In der Tat konzentriert sich der Bund seit Langem auf die Zukunft des Straßenverkehrs, anstatt die Aufholjagd für das System Schiene zu eröffnen. Von 2007 bis 2017 etwa unterstützte der Bund Forschung und Entwicklung in der Automobilindustrie mit gut einer Milliarde Euro, wie aus einer Antwort der Bundesregierung auf eine Anfrage der Fraktion der Linken hervorgeht. Gut 200 Millionen Euro davon flossen direkt aus dem Etat des Verkehrsministers. Hersteller und Zulieferbetriebe für Schienenfahrzeuge erhielten in der gleichen Zeit aus dem Verkehrsetat 16,4 Millionen Euro.
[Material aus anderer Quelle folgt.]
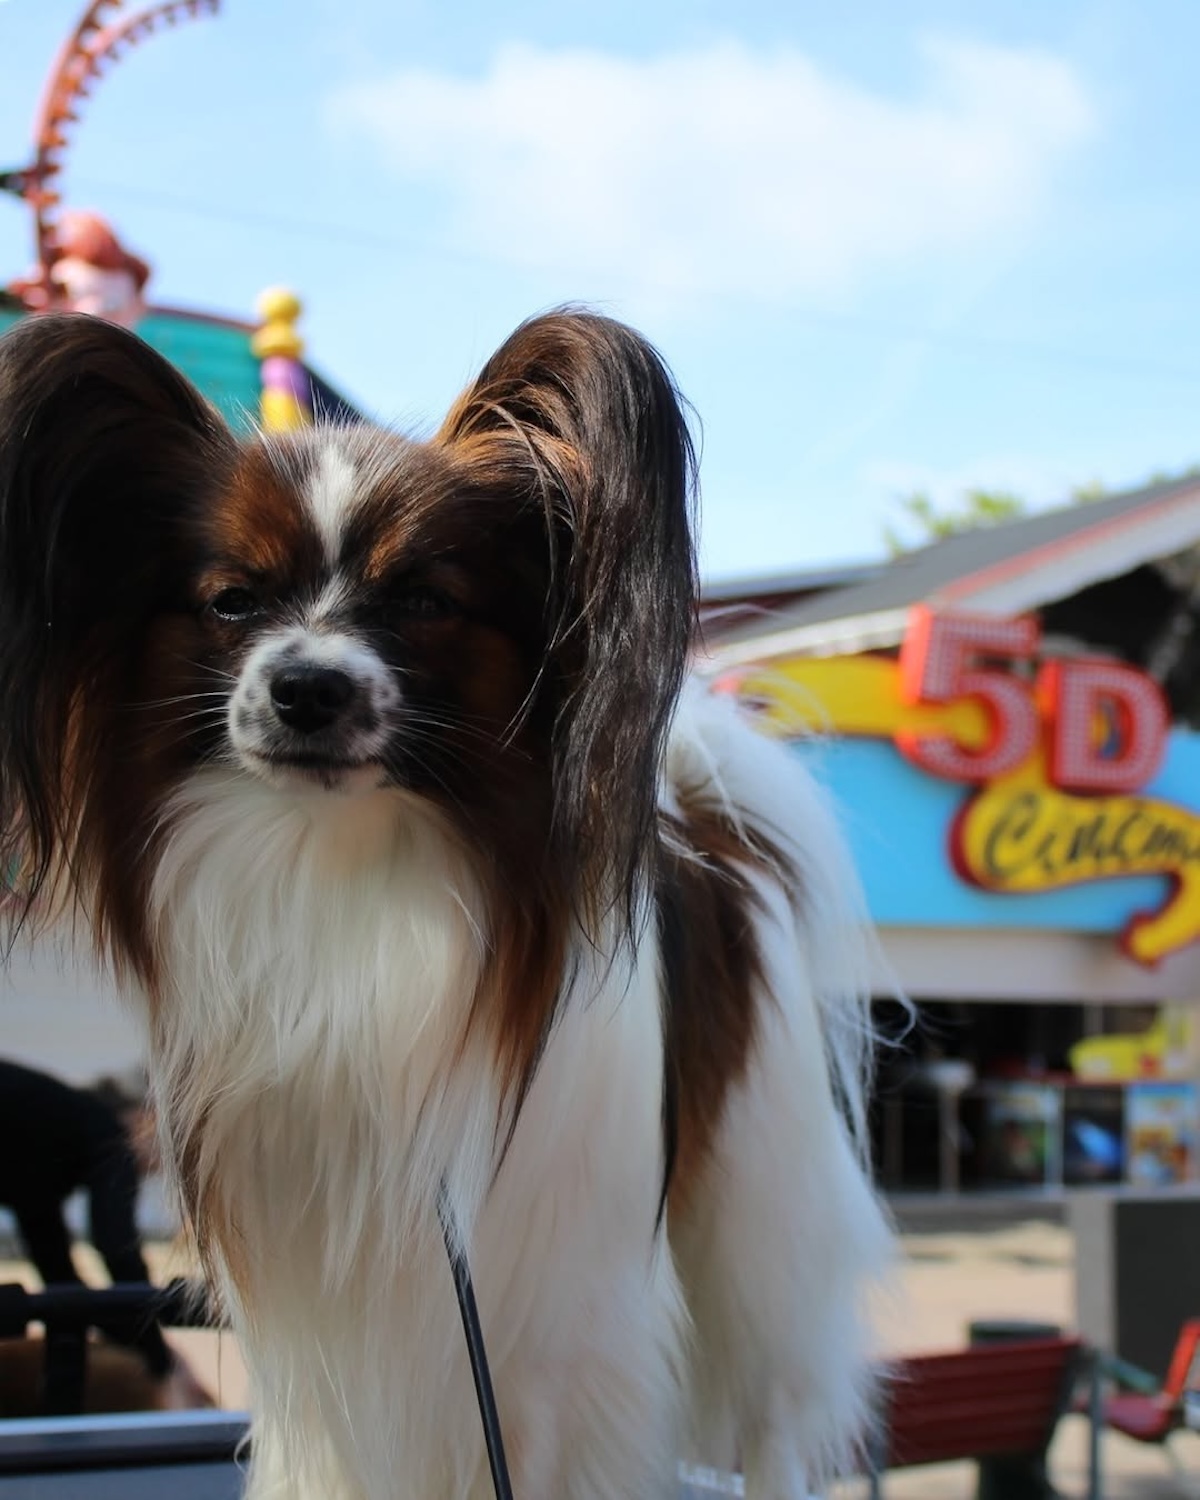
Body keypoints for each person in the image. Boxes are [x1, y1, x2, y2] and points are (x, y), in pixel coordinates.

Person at [0, 1057, 209, 1408]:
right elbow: (117, 1251)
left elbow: (60, 1280)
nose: (163, 1168)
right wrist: (163, 1365)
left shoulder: (42, 1145)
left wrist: (149, 1349)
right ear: (148, 1118)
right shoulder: (106, 1133)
Im Etat 2021 ist zumindest auch ein „Bundesprogramm Zukunft Schienengüterverkehr“ mit 30 Millionen Euro vorgesehen. Damit werde „die Investitionstätigkeit auch in konjunkturell schwierigen Zeiten angereizt“, erklärt das Ministerium. Mit dem Geld sollen Forschungsprojekte zur Hälfte unterstützt werden. Die andere Hälfte soll die Bahnindustrie aufbringen.